Swashbuckler grinned sheepishly behind his mask. “We’ll have to get back to you on that.” He turned and started to walk away, and the other heroes followed quickly after.
“So what are we going to call ourselves?” Bat-Shaman asked.
“The obvious name is Vigilantes,” Mighty Eagle commented.
“How about Super-Power Team or the Super-Power Company?” Super-Chief suggested.
Swashbuckler chuckled. “I’m sure you’d like that link with your name, Super-Chief.” He looked around to the group. “What say we all mull it over until George gets into contact with us. Then we can put it to a vote. Sound OK?”

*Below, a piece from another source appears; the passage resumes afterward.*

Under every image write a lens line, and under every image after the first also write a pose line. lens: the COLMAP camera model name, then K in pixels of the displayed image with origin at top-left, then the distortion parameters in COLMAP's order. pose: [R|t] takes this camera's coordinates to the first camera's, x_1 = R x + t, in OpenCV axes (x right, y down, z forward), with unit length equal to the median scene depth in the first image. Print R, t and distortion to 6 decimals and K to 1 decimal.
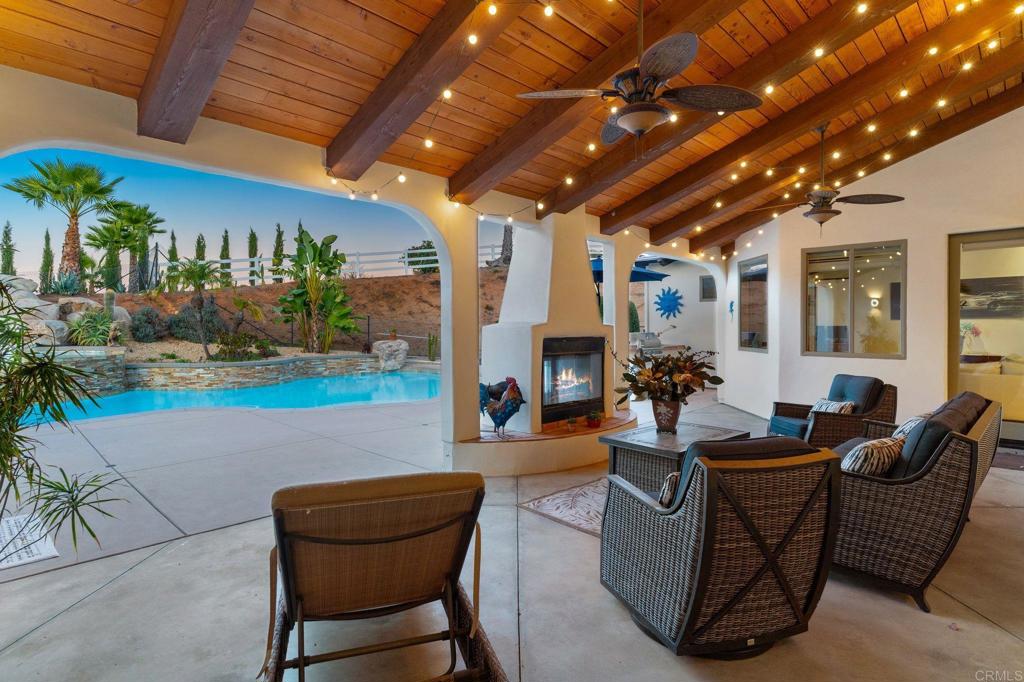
lens RADIAL K [[535.0, 0, 514.3], [0, 535.0, 335.8], [0, 0, 1]] dist [-0.004593, 0.001182]
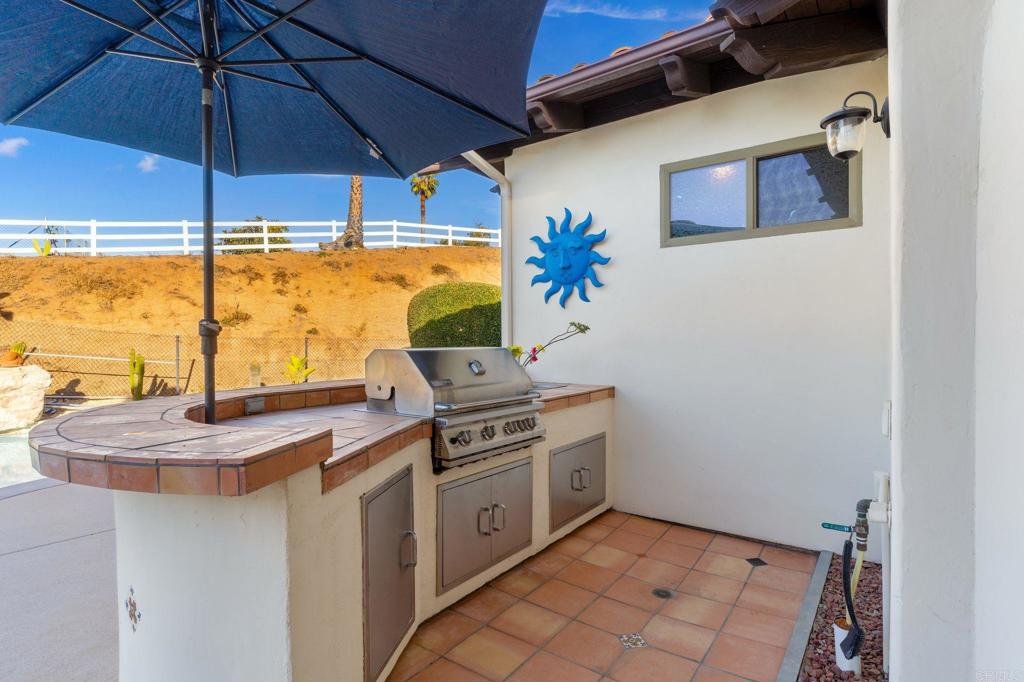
lens RADIAL K [[535.0, 0, 509.9], [0, 535.0, 343.2], [0, 0, 1]] dist [-0.004593, 0.001182]
pose [[0.990105, -0.005319, 0.140231, 0.204026], [0.007252, 0.999886, -0.013279, -0.004402], [-0.140144, 0.014164, 0.990030, 0.667070]]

Everyone indicated their agreement at that point. After covertly returning to the mansion, they all resumed their civilian identities and took their leave. George Papp was already hard at work drafting plans for the new group — a group whose name, once it was decided, might go down in history.
He looked up to the sky and smiled. “I think this is gonna be OK, Greg.” He could almost feel the spirit of the Vigilante offering his agreement.